South of the mound stretched a tiny graveyard, its wooden headboards sand-drifted and some pushed down and all sedge-draped by the scour of the last high tide. At the foot of the graveyard was a small wooden church that had once been painted white. It was shifted a dozen feet off its foundation bricks and strained and twisted at the corners, though not broken apart. The brown mark of the tide went up about eight feet on it, almost to the flaking but newer-painted black letters over the door, which read CHURCH OF JESUS SAVER .

Barbara squeezed her eyes shut several times rapidly. It looked to her as if several patches of the blue sky had come down onto the flat, brown-green land to the east, a little like the watery reflections one sees far ahead on a level concrete road on a burning hot day. The blue patches grew and merged. No longer conscious of blinking, Barbara watched with an intensity approaching that of trance. Second linked to second and minute to minute seamlessly, as if the hooves of time had halted, or as if something in her stood still so that she could no longer hear their pounding.

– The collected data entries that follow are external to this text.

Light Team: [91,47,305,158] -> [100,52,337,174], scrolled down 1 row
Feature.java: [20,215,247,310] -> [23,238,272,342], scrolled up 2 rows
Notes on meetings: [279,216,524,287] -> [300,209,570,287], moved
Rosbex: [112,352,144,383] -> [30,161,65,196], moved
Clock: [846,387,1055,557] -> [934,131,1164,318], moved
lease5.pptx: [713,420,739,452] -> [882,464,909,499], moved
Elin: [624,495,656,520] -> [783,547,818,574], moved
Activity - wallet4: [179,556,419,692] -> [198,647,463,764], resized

Nor — so attentive was she to the strange phenomenon of the sky overflooding the land — did she much hear the physical roar coming louder and louder from the east, or the awed, excited calling back and forth of the three great gray featherless fowl beneath her, or even much feel the tree shake and strain as the waters came surging around it, or hear Helen’s scream.

But it did seem to her that the whole earth was tipping and sliding up into the sky as that blue came reaching dizzyingly underneath, and she leaned farther and farther backwards and would have fallen, except that now a body came pressing up against her side and a strong arm came around her back, bracing her.

“You hold on, Miss Barbara,” Benjy was shouting in her ear. “You watch so hard you fall.”

She looked around the watery plain. Florida was gone. The Church of Jesus Saver was floating off upside down with its eight short legs crookedly in the air.

She looked down again. The magnolia, its height halved, was a lonely midsea refuge. She thought of the Rolls Royce and giggled.

“I don’t know about that, Miss Barbara,” Benjy said, diviningly. “I hoist out the battery and ’stributor and some more parts. Grease others heavy — might help. Plug up gas tank tight at both ends, same for oil. Tide go down, she might run again, though I be surprise.”

The tree swayed with the surge and then swayed back. Helen squawked. Hester clutched at her. Benjy laughed crowingly. He said to Barbara: “But I still got hopes — some.”